Docket 24-440
Berk
DecidedJan 20, 2026
8-1decision
Source: CourtListener.
Federal pleading rules override Delaware's requirement that medical malpractice suits include an expert affidavit
What it does
The Court held that Delaware's affidavit-of-merit law — which requires a medical professional's signed statement attesting to a malpractice suit's validity before the case can be filed — does not apply in federal court. Federal Rule of Civil Procedure 8, which requires only a short and plain statement of the claim, displaces the Delaware requirement. Because Rule 8 is a valid procedural rule under the Rules Enabling Act, it controls over contrary state law.
Who benefits
Medical malpractice plaintiffs who file suit in federal court based on diversity of citizenship (i.e., when the plaintiff and defendant are from different states), who can now proceed with only a complaint and without first obtaining a signed expert affidavit.
Who is affected
Doctors, hospitals, and other health-care providers sued for malpractice in federal court, who lose the protection of state screening laws that required plaintiffs to show expert support for their claims before litigation could begin.
Practical impact
Medical malpractice plaintiffs suing in federal court in Delaware (and potentially other states with similar affidavit laws) no longer need to secure an expert's signed statement before their case can proceed. Defendants in those cases lose the ability to have suits dismissed at the outset for lack of an expert affidavit, and must instead rely on the standard federal summary judgment process — which requires allowing the plaintiff time for discovery — to challenge unsupported claims.
Majority — Barrett
Joined by: Roberts, Thomas, Alito, Sotomayor, Kagan, Gorsuch, Kavanaugh
The majority held that when a valid Federal Rule of Civil Procedure directly answers the question at issue, it displaces contrary state law — even state law that might otherwise be considered "substantive" under the Erie doctrine (the principle that federal courts hearing state-law claims must apply state substantive law). The Court reasoned that Rule 8 answers the precise question here: what information must a plaintiff provide about the merits of a claim at the start of a lawsuit. Rule 8 requires only "a short and plain statement of the claim," which implicitly but clearly means that evidence — such as an expert affidavit — cannot also be required. Rule 12 reinforces this by providing only one merits-based ground for dismissal (failure to state a claim) and barring courts from considering materials outside the pleadings when ruling on such motions. The majority also rejected the defendants' argument that Rule 11's reference to affidavits creates a loophole, explaining that Rule 11 only addresses affidavits from the attorney or party themselves, not from third-party experts. Finally, the Court confirmed that Rule 8 is valid under the Rules Enabling Act because it regulates procedure — the manner of enforcing rights — not the rights themselves.
Dissent reasoning
Justice Jackson agreed with the outcome but wrote separately to argue that the conflict is with Federal Rules 3 and 12, not Rule 8. She reasoned that Delaware's law most directly answers the question of what is required to *start* a lawsuit — and Rule 3 already answers that question by stating that a civil action "is commenced by filing a complaint," full stop. Because Rule 3 leaves no room for an additional filing requirement like an affidavit, Delaware's law cannot apply in federal court on that basis alone. Justice Jackson also argued that the majority's reading of Rule 8 is too broad: Rule 8 governs only what a "pleading" must contain, and the affidavit of merit is not a pleading — the majority itself admits this. Stretching Rule 8 to cover documents that accompany (but are separate from) the complaint, she wrote, distorts the Rule beyond its plain meaning.
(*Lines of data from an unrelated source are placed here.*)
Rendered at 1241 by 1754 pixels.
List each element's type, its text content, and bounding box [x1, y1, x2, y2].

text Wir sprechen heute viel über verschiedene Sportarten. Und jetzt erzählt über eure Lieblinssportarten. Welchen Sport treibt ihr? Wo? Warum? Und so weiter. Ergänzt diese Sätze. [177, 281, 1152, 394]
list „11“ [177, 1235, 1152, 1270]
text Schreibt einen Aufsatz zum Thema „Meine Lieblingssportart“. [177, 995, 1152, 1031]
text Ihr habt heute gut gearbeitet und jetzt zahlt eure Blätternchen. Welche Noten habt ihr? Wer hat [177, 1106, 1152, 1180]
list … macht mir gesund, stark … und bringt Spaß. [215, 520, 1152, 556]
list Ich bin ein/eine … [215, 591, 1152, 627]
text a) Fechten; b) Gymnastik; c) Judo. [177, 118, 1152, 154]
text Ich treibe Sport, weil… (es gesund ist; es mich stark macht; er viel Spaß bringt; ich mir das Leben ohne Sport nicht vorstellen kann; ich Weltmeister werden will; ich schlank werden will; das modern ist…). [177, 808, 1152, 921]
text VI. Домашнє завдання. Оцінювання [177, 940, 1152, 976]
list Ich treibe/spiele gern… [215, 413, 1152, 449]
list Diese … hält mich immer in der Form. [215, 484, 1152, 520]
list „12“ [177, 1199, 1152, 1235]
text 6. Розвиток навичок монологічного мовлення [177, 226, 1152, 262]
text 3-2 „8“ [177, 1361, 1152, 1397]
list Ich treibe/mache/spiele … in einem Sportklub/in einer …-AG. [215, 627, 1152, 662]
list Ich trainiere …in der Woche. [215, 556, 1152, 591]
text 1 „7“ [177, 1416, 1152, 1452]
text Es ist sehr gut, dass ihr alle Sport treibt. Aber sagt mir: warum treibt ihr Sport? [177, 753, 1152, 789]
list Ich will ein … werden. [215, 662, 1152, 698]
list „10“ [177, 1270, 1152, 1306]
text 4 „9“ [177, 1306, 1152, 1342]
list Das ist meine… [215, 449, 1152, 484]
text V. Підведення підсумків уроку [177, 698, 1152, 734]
She further argued that the majority's Rule 8 and Rule 12 analyses are logically inconsistent: the affidavit cannot simultaneously be a "matter outside the pleadings" (triggering a Rule 12 conflict) and part of what the pleadings must contain (triggering a Rule 8 conflict).
Constitutional question
When a plaintiff brings a state-law medical malpractice claim in federal court, does Delaware's law requiring an expert affidavit to accompany the complaint apply — or is it displaced by the Federal Rules of Civil Procedure?